(USA)
A person’s voice and finger vibrations are being used to provide secure and easy access to homes and devices.
Innovators Magazine reported earlier this month that a team from the University of Michigan (U-M) has built a wearable which provides additional verification to voice-activated products, to combat the threat of impersonators and hackers. Called VAuth, it ‘monitors the vibrations generated when a person speaks, on the face, throat or chest, and works by matching the signals from the accelerometer in the wearable security token and the microphone in the electronic device’.

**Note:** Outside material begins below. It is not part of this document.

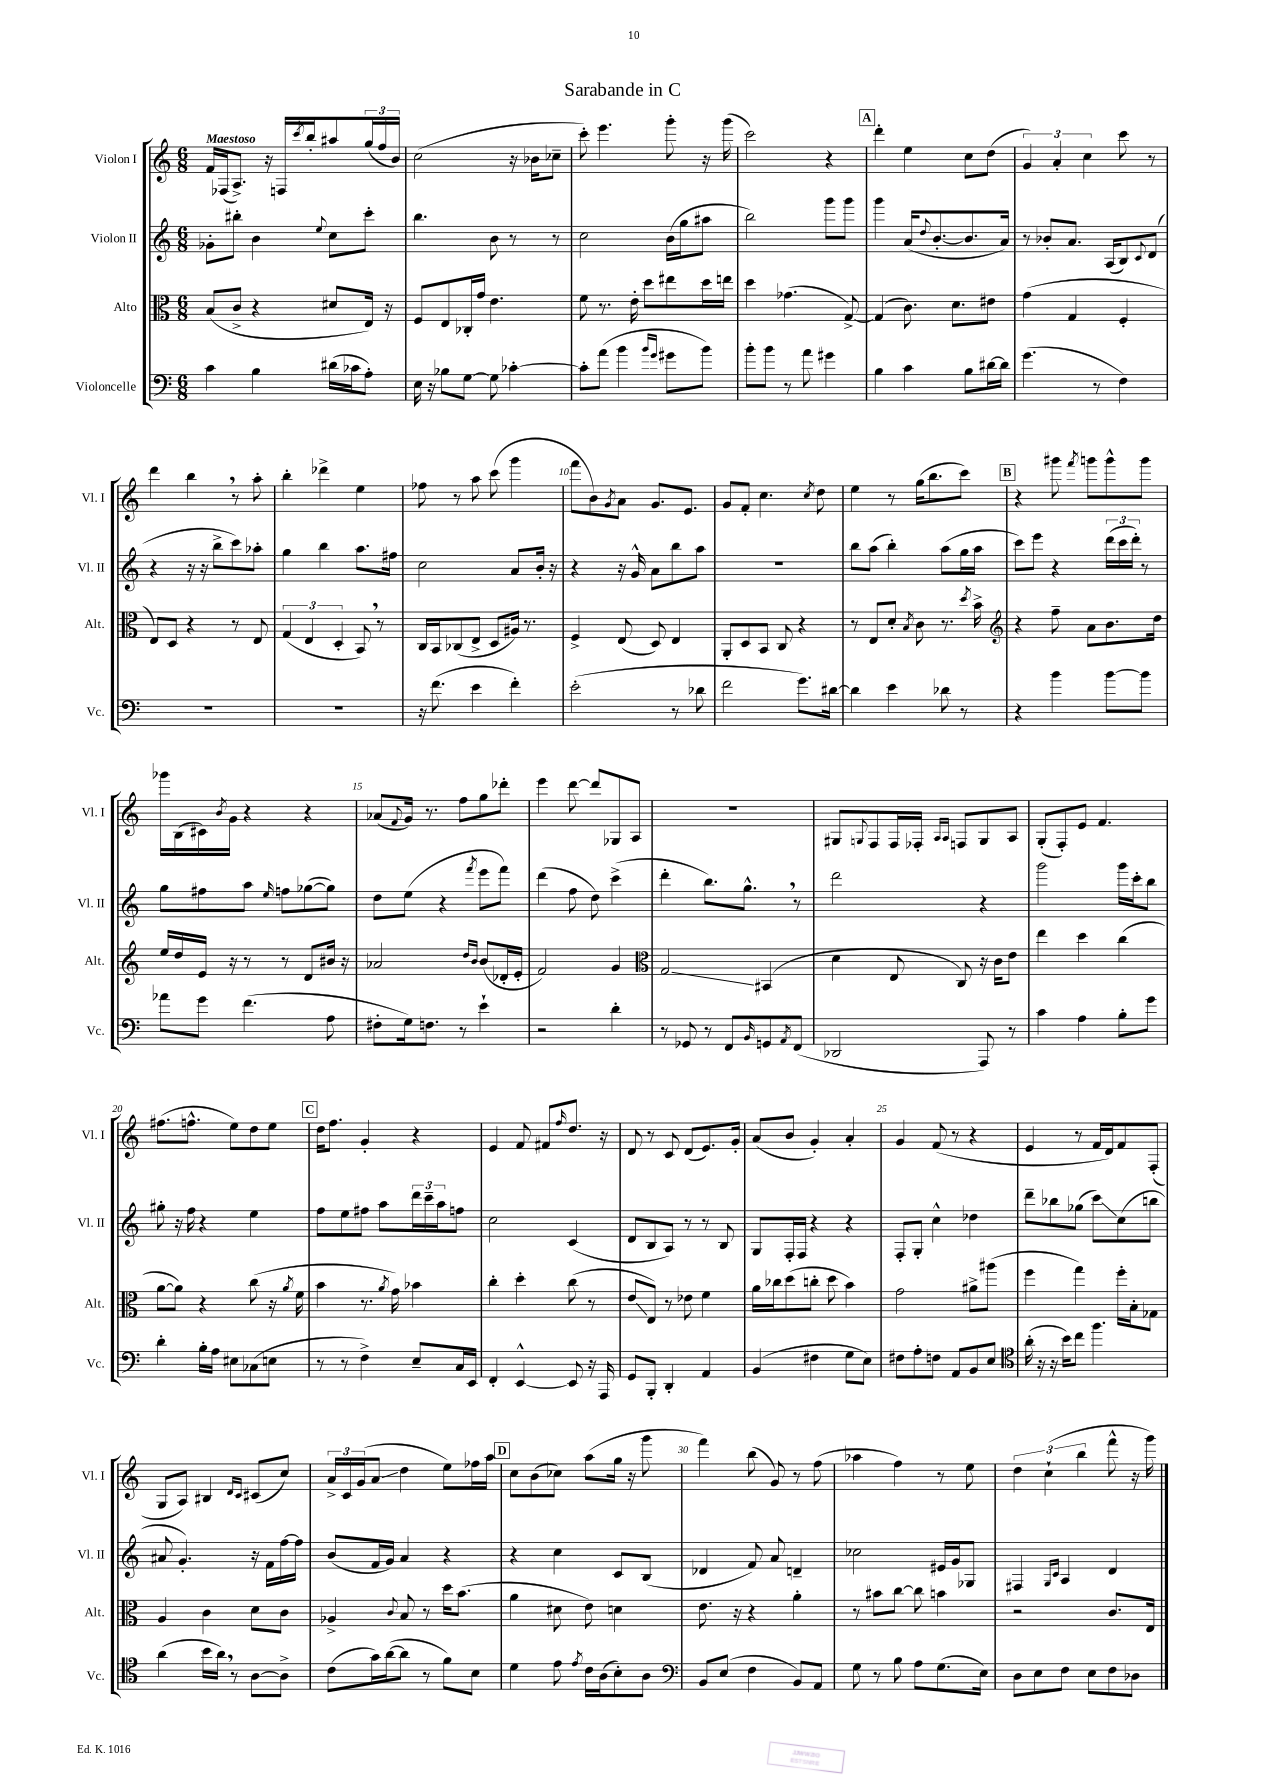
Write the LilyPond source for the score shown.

Now engineers at America’s Rutgers University have built a smart entry system, named VibWrite, which similarly picks up the unique vibrations of an individual to trigger it, and operates on any hard surface. In tests, VibWrite recorded accuracy levels of more than 95%. The simple and low-cost innovation harnesses a ‘touch-sensing technique by using vibration signals’.
“Everyone’s finger bone structure is unique, and their fingers apply different pressures on surfaces, so sensors that detect subtle physiological and behavioral differences can identify and authenticate a person,” explained Yingying (Jennifer) Chen, a professor in the Department of Electrical and Computer Engineering at Rutgers University-New Brunswick.
VibWrite doesn’t need expensive software and can easily transform hard surfaces into and ‘authentication surface’ with an ‘inexpensive vibration motor and receiver’.
“VibWrite probably could be commercialized in a couple of years,” added Chen.
First the team says it has to make improvements to the hardware and authentication algorithms, and carry out further testing to ensure it can function reliably in different climactic and environmental conditions.